Bergoglio y agrupaciones evangélicas marcharon frente al Congreso
En tanto, una multitud perteneciente a agrupaciones católicas y evangélicas rechazaron este martes a la tarde frente al Congreso de la Nación el proyecto de matrimonio gay que se tratará este miércoles en el Senado, a partir del lema “Los chicos tenemos derecho a mamá y papá”.
La marcha fue organizada por el Departamento de Laicos de la Conferencia Episcopal Argentina (DEPLAI), la Alianza Cristiana de Iglesias Evangélicas (ACIERA), la Federación Confraternidad Evangélica Pentecostal (FECEP) y familias autoconvocadas, a las que se sumaron representantes de comunidades judías y musulmanas.
“No estamos en contra de ninguna comunidad, pero queremos ser claros: el matrimonio es entre un hombre y una mujer y los derechos de los niños –a tener padre y madre– no pueden ser violentados”, explicó a la prensa uno de los organizadores.
También dijo que el proyecto de matrimonio gay es “totalitario” porque plantea “todo o nada” y “no deja la posibilidad de debatir qué está bien y qué está mal”. El acto comenzó a las 18.30 sobre un palco montado frente al Congreso Nacional, con ornamentos, pancartas, distintivos y vinchas anaranjados, y se replicó ante legislaturas o sedes de gobierno del interior, que envió delegaciones a la marcha porteña.
“Fue un acto de los ciudadanos con consignas positivas.
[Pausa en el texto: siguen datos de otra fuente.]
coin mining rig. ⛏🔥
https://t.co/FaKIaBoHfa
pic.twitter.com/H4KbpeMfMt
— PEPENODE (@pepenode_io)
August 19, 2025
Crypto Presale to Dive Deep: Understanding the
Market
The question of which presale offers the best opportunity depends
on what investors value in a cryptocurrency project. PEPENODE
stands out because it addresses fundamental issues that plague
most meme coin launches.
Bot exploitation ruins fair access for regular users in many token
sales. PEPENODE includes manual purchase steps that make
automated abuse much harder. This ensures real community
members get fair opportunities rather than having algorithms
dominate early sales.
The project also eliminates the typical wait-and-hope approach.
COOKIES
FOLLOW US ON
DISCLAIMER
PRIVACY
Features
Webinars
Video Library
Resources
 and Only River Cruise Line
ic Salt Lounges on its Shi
No quisimos darle un tinte negativo, no era el objetivo de la marcha, sino proponer y promover el matrimonio tal como lo entendemos, entre un varón y una mujer, y expresar el rechazo al proyecto que se aprobó en Diputados”, explicó el director ejecutivo del DEPLAI, Justo Carbajales, en diálogo con Télam.
Carbajales había pedido a los manifestantes que lleven banderas argentinas o carteles con consignas positivas para promover el matrimonio varón-mujer.
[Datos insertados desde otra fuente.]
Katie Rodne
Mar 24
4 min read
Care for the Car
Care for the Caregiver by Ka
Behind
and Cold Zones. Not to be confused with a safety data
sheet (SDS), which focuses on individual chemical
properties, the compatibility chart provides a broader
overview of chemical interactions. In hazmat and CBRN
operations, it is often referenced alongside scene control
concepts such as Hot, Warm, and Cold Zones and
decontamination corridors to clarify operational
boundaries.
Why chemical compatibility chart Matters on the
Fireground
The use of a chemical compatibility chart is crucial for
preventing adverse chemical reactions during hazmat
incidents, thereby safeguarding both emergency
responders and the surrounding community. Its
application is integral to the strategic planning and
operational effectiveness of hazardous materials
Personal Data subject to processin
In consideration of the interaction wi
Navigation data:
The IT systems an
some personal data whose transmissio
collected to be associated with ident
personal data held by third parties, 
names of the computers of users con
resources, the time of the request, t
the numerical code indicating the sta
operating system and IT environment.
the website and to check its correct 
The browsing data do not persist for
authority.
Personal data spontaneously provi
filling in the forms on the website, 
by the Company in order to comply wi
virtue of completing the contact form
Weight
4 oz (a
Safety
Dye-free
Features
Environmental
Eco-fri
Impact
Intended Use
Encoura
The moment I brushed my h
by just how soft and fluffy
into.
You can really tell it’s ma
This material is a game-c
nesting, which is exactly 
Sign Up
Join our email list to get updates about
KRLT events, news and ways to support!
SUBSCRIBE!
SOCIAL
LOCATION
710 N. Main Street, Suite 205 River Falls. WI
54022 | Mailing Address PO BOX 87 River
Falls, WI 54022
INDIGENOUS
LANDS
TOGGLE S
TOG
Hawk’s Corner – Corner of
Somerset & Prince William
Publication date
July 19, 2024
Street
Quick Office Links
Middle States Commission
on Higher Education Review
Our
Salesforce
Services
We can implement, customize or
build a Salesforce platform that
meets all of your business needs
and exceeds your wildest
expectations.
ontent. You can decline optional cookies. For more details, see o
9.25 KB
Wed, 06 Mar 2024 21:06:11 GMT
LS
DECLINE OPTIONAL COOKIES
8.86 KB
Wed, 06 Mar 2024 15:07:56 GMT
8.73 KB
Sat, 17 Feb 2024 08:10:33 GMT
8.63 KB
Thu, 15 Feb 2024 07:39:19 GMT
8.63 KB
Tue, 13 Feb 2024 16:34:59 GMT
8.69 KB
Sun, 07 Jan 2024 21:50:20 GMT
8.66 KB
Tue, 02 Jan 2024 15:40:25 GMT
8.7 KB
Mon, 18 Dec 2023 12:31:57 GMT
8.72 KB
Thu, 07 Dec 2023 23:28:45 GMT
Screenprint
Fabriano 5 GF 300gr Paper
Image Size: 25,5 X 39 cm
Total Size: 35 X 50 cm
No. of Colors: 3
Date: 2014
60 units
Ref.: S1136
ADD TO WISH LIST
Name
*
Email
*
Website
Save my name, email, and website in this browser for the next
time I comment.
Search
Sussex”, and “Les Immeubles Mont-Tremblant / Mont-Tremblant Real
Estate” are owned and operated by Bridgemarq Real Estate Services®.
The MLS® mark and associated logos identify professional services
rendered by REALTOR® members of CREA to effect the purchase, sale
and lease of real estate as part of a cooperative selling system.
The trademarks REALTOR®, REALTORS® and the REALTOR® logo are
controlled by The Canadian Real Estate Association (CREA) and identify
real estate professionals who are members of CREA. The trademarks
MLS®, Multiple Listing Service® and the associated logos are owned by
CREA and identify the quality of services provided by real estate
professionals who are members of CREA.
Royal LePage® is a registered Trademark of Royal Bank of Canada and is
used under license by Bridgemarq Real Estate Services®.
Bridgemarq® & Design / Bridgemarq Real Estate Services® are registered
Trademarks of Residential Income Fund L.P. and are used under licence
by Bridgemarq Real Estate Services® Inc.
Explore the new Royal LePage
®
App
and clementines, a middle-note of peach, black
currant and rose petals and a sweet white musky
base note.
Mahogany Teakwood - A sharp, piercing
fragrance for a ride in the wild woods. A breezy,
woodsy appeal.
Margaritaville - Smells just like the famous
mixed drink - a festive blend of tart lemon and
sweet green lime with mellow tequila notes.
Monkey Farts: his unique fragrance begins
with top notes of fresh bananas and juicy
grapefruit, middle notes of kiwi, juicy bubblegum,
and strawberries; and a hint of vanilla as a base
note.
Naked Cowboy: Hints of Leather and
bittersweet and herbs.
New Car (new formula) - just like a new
La marcha fue además el inicio de una campaña de concientización por el “voto responsable”, que consistirá en darle apoyo a los políticos que “promuevan el matrimonio, la familia y la vida humana, así como la inclusión social y la educación para todos”.
Este fin de semana, en todas las parroquias de Capital Federal, se leyó –al final de las misas– la declaración del Episcopado “Sobre el bien inalterable del matrimonio y la familia”, en la que se expresa el rechazo al proyecto del matrimonio homosexual.
Así lo solicitó el arzobispo de Buenos Aires, cardenal Jorge Bergoglio, a todos los sacerdotes porteños, a quienes les pidió también que faciliten la concurrencia de sus fieles a la marcha.
Las diócesis del país adhirieron a la convocatoria con actos, oraciones, recolección de firmas al manifiesto por la vida y la familia y otros gestos.